:: SET OF TASKS ::
1 - Please list the body sites that the passage on low-field diffusion-weighted imaging names as candidates for adapting and evaluating the sequence.
2 - Translate this sentence from the passage on low-field diffusion-weighted imaging into Spanish: "Further steps towards clinical implementation would involve imaging studies for brain cancer patients."
3 - From the passage on low-field diffusion-weighted imaging, print the part that opens with the words containing "Some other study" and closes with "our study [12].".

:: EXCERPTED PASSAGE ::
┌──
If changes between measurements exceed the RC, these changes are, with 95% confidence, caused by a true biomarker change rather than mere measurement uncertainties [40]. Changes in ADCs within the GTV in high-grade gliomas throughout radiotherapy have been reported to range up to 20%, with interquartile ranges of [− 7.5%, 7.8%] within 13 patients at the end of radiotherapy (after 6 weeks) [19]. We measured a relRC of 6% [5%, 7%] when considering all cylindrical ROIs within the brain tissue. Despite the limited number of patients in the study by Lawrence et al., the comparison with our relRCs underscores the potential of DWI at low-field MR-linacs in detecting true tumor ADC changes throughout radiotherapy for early treatment response assessment.

Some other study limitations must be kept in mind. First, the spatial resolutions of the investigated DWI sequence variants were constrained compared to scans at higher field strengths, owing to inherent signal limitations stemming from the low magnetic field strength of 0.35 T. Additionally, an evaluation of the geometric accuracy of the ADC maps, which would require a dedicated distortion phantom, was beyond the scope of this study. However, previous research by Weygand et al. demonstrated submillimeter geometric accuracy of ADC maps reconstructed from the same sequence, although with different sequence parameters and only system-dependent geometric distortions considered [31]. Lastly, intravoxel incoherent motion (IVIM) effects at low b-values were neglected in our study [12].

Looking ahead, our study has provided valuable insights into the repeatability of the investigated ADC measurements with two different DWI pulse sequence variants. Further steps towards clinical implementation would involve imaging studies for brain cancer patients. With the single-shot EPI-based DWI pulse sequence having been assessed for the brain in this study, and sarcomas in the study by Weygand et al. [31], the sequence could be adapted and evaluated for use in other body sites, such as prostate, rectum, and head and neck cancer [2].
└──
:: EXTRACTED INFORMATION ::
┌──
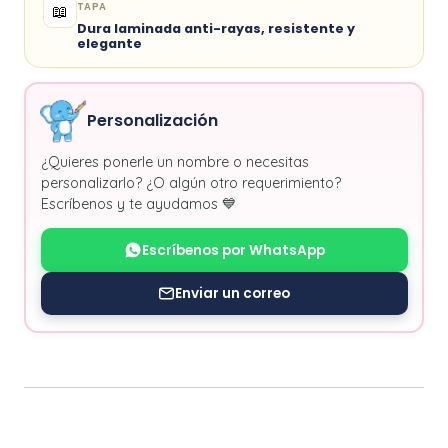
TAPA
📖
Dura laminada anti-rayas, resistente y
elegante
Personalización
¿Quieres ponerle un nombre o necesitas
personalizarlo? ¿O algún otro requerimiento?
Escríbenos y te ayudamos 💙
Escríbenos por WhatsApp
Enviar un correo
└──
:: RESULTS IN ORDER ::
1 -
- Prostate
- Rectum
- Head and neck cancer

2 - Otros pasos hacia la implementación clínica implicarían estudios de imagen en pacientes con cáncer cerebral.

3 -
Some other study limitations must be kept in mind. First, the spatial resolutions of the investigated DWI sequence variants were constrained compared to scans at higher field strengths, owing to inherent signal limitations stemming from the low magnetic field strength of 0.35 T. Additionally, an evaluation of the geometric accuracy of the ADC maps, which would require a dedicated distortion phantom, was beyond the scope of this study. However, previous research by Weygand et al. demonstrated submillimeter geometric accuracy of ADC maps reconstructed from the same sequence, although with different sequence parameters and only system-dependent geometric distortions considered [31]. Lastly, intravoxel incoherent motion (IVIM) effects at low b-values were neglected in our study [12].